4.02.2010

Passover lessons

Passover began Monday night. For the first time this year, I celebrated the first night of Passover with a seder supper with friends. Among our bible study, I was the most familiar with the Jewish traditions, so the responsibility fell on me to get the order of service for the evening put together. I wasn't exactly sure what all that entailed, but I spent Sunday afternoon figuring it out (for a Monday meal. Yes, I procrastinate sometimes) The biggest takeaway for me was about food, go figure. I'm posting it on this blog instead of my food blog because it's more 'reflection' and less 'recipe'.

The idea of "leaven" (yeast) being like sin is all over the Old and New testaments. I had heard the parables and analogies, but I never really "got it". I mean, I understand how yeast works- little microorganisms that make bread rise- but never understood how that was like "sin". Something in the haggadah made it click.

Nowadays, we buy yeast in little packets, or in jars- dried yeast flakes that "come alive" when added to warm water. Once upon a time, there was no yeast packets. All bread was the sourdough variety- where, to keep the yeast alive, a bit of the old dough (the sponge) is added to the new dough, to transfer the yeast.
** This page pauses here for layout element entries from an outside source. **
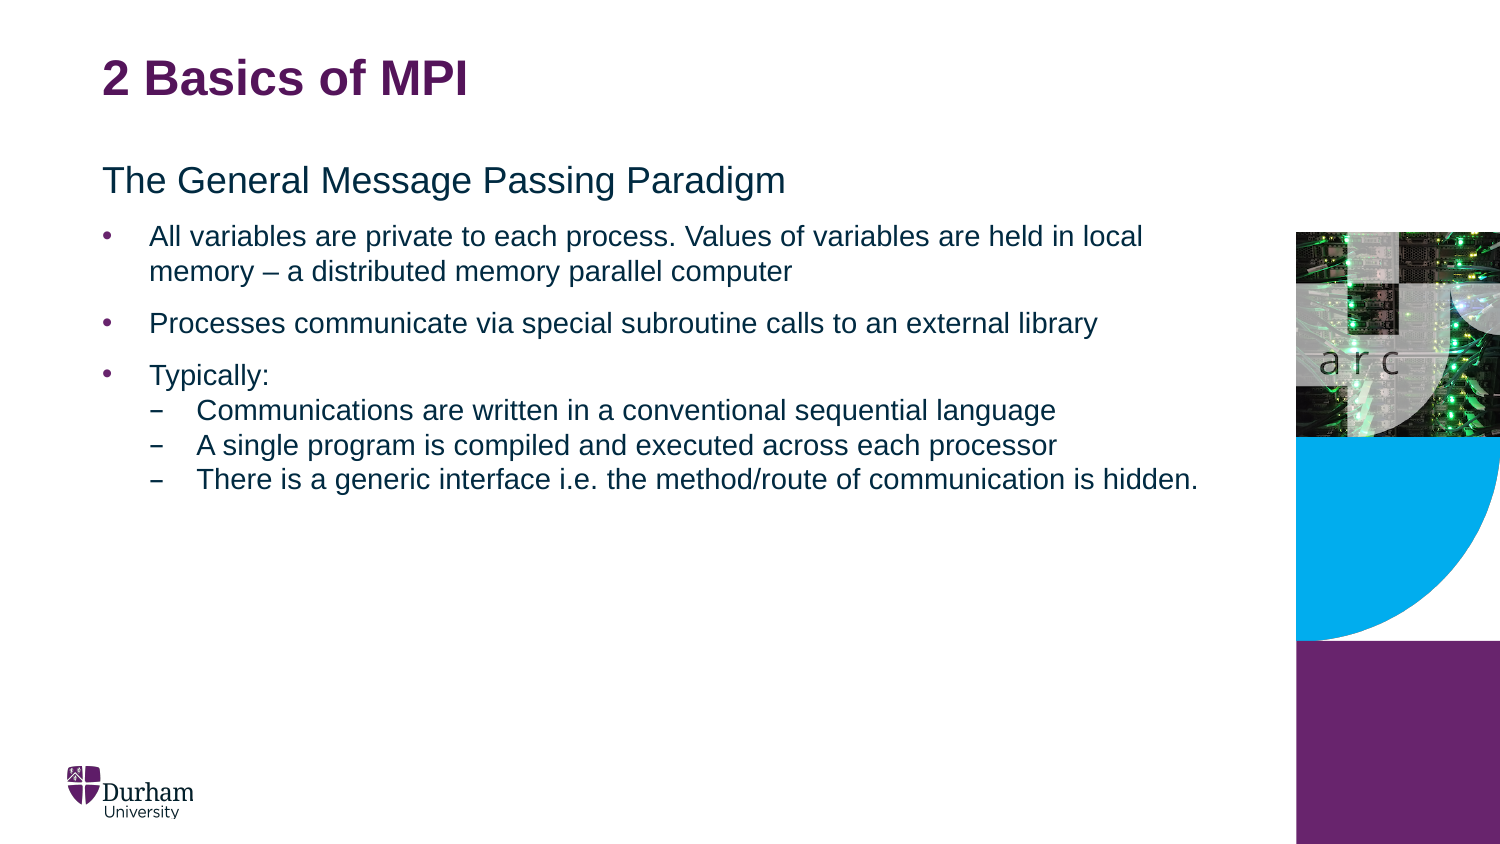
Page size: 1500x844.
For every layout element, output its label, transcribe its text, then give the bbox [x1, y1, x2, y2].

picture [67, 766, 193, 819]
picture [1296, 232, 1500, 436]
picture [1332, 467, 1500, 640]
title 2 Basics of MPI [101, 45, 1399, 187]
list The General Message Passing Paradigm All variables are private to each process. Values of variables are held in local memory – a distributed memory parallel computer Processes communicate via special subroutine calls to an external library Typically: Communications are written in a conventional sequential language A single program is compiled and executed across each processor There is a generic interface i.e. the method/route of communication is hidden. [101, 156, 1258, 494]
text_box [1296, 640, 1500, 844]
The yeast from the old dough grows into the new dough, making the new loaf rise.

This passing-down from the old dough to the new dough, and the new dough being "contaminated" with the same strain of yeast that every sourdough bread preceding it had- this is like the sin nature being passed down generation to generation. To be human is to have a sin nature. To be "bread" is to have this yeast. The yeast works through the whole dough, and is consumed by it.

For Passover, observant Jews rid their house of all bread and grain, chametz. This isn't just simply eating through that last loaf before Passover rolls around, this is wholly and completely ridding the house of everything with grain in it- the frozen pizza in the freezer, the crumbs under the counter, and, for some, even the sodas that contain corn syrup, a derivative of corn, a grain. (This year, Josh and I actually picked up some kosher-for-Passover Coke at Costco sweetened with sugar, and it is good!)  All that to say, they are serious about getting leaven out of their homes. It is consumed, thrown away, burned, and sold, and, for a week, they live without leaven.

Reading about the extremes and rules followed to get leaven out of these homes, it made me think- why don't I go after sin in my life with such ferocity? Why don't I sweep under the counters of my life and find every crumb and cupcake and frozen breaded chicken nugget and get it out? It's terribly inconvenient, and even painful, to do a search like that. Bread is much more convenient than matzah. And yet. God is that serious about sin. Every little crumb matters.

Your boasting is not good. Don't you know that a little yeast works through the whole batch of dough? Get rid of the old yeast that you may be a new batch without yeast—as you really are. For Christ, our Passover lamb, has been sacrificed. Therefore let us keep the Festival, not with the old yeast, the yeast of malice and wickedness, but with bread without yeast, the bread of sincerity and truth. - 1 Cor 5:6-8

And Jesus? He was without leaven - sin- and he was striped and pierced, just like pieces of matzo. This set-apart food reminds me of who I should be, and who my Savior is.